Nanisivik – Constructed five test pads with a 2m thick cover with varied stratigraphies. The active layer in the five test pads varied depending on the moisture content. It ranged from initial moisture content of about 34% at 1m to about 7% at 1.5m. The average thaw depth at the five test pads varied from 1.0 to 1.4m. The smallest thaw depth corresponding to the cover with the highest moisture content.
Lupin – The cover ranges from 0.6 to 1.6m of sand and gravel esker material. The active layer was observed to be a function of the location of the groundwater surface.
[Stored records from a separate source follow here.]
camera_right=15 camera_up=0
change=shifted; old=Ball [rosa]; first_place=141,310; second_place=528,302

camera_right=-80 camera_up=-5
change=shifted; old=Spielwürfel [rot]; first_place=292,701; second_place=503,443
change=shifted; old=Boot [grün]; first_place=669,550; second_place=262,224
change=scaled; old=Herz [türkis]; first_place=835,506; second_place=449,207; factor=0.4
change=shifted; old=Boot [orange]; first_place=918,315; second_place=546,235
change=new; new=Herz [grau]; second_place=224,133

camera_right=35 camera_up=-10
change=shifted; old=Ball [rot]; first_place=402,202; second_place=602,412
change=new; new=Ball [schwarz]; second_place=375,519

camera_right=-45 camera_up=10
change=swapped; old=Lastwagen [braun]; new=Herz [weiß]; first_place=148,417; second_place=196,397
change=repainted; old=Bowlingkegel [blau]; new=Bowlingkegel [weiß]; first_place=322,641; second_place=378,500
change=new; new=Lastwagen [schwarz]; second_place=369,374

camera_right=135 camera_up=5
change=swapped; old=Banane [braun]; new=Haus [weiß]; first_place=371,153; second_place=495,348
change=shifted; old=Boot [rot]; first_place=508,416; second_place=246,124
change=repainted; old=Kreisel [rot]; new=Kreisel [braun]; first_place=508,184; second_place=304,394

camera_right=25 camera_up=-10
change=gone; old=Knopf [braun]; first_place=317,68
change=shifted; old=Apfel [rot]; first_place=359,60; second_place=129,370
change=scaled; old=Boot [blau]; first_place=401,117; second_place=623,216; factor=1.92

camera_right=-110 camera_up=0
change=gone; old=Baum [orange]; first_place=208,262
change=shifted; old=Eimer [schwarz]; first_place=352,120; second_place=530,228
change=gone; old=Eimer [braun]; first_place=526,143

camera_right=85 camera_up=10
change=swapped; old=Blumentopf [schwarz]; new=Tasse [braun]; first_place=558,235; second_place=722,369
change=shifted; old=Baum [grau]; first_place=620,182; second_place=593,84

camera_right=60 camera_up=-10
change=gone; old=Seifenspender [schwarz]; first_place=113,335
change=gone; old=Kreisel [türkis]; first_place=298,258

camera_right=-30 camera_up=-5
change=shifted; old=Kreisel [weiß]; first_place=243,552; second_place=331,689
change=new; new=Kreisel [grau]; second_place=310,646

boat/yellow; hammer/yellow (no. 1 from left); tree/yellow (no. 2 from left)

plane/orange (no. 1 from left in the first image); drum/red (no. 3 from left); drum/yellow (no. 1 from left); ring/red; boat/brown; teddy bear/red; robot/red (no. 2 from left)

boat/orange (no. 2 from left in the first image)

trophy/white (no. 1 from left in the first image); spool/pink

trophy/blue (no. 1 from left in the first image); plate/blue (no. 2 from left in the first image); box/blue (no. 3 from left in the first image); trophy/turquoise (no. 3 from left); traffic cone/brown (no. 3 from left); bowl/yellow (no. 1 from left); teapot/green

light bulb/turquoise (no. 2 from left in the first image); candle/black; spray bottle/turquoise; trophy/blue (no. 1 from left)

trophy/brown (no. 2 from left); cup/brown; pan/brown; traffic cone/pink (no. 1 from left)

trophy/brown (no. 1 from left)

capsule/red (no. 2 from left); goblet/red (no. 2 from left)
It varied from 1.3m for no cover and fully saturated tailings to a depth of 1.8m when groundwater surface was likely at the base of the 1.6m thick cover.
Rankin Inlet – A 1m sand and gravel esker material was used for a cover. The freezing point was depressed to about 4ºC due to seawater infiltration and oxidized sulphides being dissolved. The active zone is estimated to be at about 5m based on the depressed freezing point and visible ice. At 0ºC the thaw depth would be estimated at 2.7m.
The four case histories demonstrate that to minimize the active layer thickness within a cover, the moisture content within the cover has to be maximized. Naturally, the highest moisture content that can be reached within the cover is complete saturation. However, partial or complete saturation of the cover could result in the establishment of a stagnant water layer within the cover that prevents oxidation without the need for freezing (Li et al 1997). It has been demonstrated in previous MEND studies (MEND 2.22.2) that an effective barrier to oxygen diffusion will result if the degree of saturation of a soil layer can be maintained greater than 85 to 90%.
Based on a design concept given in MEND 6.1, work done on a stagnant water cover by Li et al (1997) and column testing by CANMET (MEND 2.12.1e), Lupin selected for its closure of their filled tailings cells, a saturated zone cover design. (Holubec 2002). The tailings will be covered with 1m of esker sand and gravel that will maintain a saturation zone at the base of the cover. Monitoring of the thermal conditions and groundwater level within the cells covered in 1995 and 1998 has supported this concept.